I was surprised to learn that Google Maps was referring to Taiwan as a “province of China.” After all, how can there be room on a map for such a long label? It turned out the map itself only ever labeled Taiwan as Taiwan, but up until Monday, there was a space to the left of the map that listed the “official name” of a region if the map was zoomed out that far. And Google presumably got those official names from sources such as the ISO. Now that Google has removed that space, those official names, and the source of the controversy, are gone.

But, despite protests to the contrary, it is actually true that Taiwan is technically a province of China. The real question is: which China? The government that rules Taiwan is officially called the Republic of China, which was founded in 1912 after the emperor was overthrown.

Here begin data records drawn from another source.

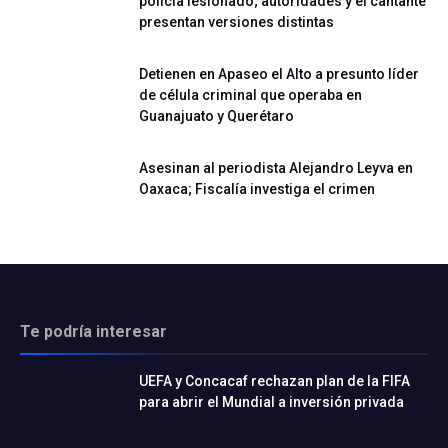
policía lesionado; autoridades y el cantante
presentan versiones distintas
Detienen en Apaseo el Alto a presunto líder
de célula criminal que operaba en
Guanajuato y Querétaro
Asesinan al periodista Alejandro Leyva en
Oaxaca; Fiscalía investiga el crimen
Te podría interesar
UEFA y Concacaf rechazan plan de la FIFA
para abrir el Mundial a inversión privada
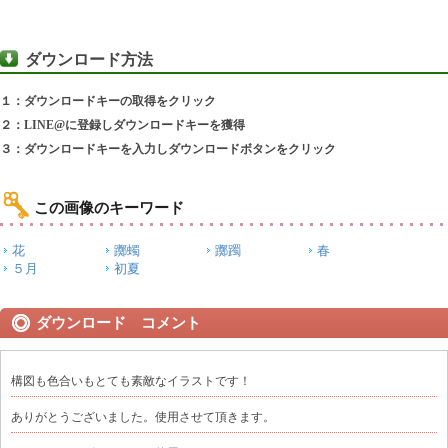
ダウンロード方法
１：ダウンロードキーの取得をクリック
２：LINE@に登録しダウンロードキーを獲得
３：ダウンロードキーを入力しダウンロードボタンをクリック
この画像のキーワード
花
躑蠋
躑躅
春
５月
初夏
ダウンロード コメント
構図も色合いもとても素敵なイラストです！
ありがとうございました。使用させて頂きます。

Even though it lost control of mainland China in 1949 to the communists, for decades it claimed it was the sole legitimate government for all of China, which the United Nations and the United States recognized until the 1970s. The only parts of China that the Republic of China currently rules is Taiwan province and a few bits of Fujian province.

Of course, no one thinks of the Republic of China when they think of China. “China” is, for all intents and purposes, synonymous with the People’s Republic of China ruled by the communists. Even the current government in Taiwan thinks so, and it is now promoting a “Taiwan”-based identity ahead of the “Republic of China.” Therefore, calling Taiwan a “province of China” is just asking for trouble, and I’m glad Google got rid of it, even if it was indirectly.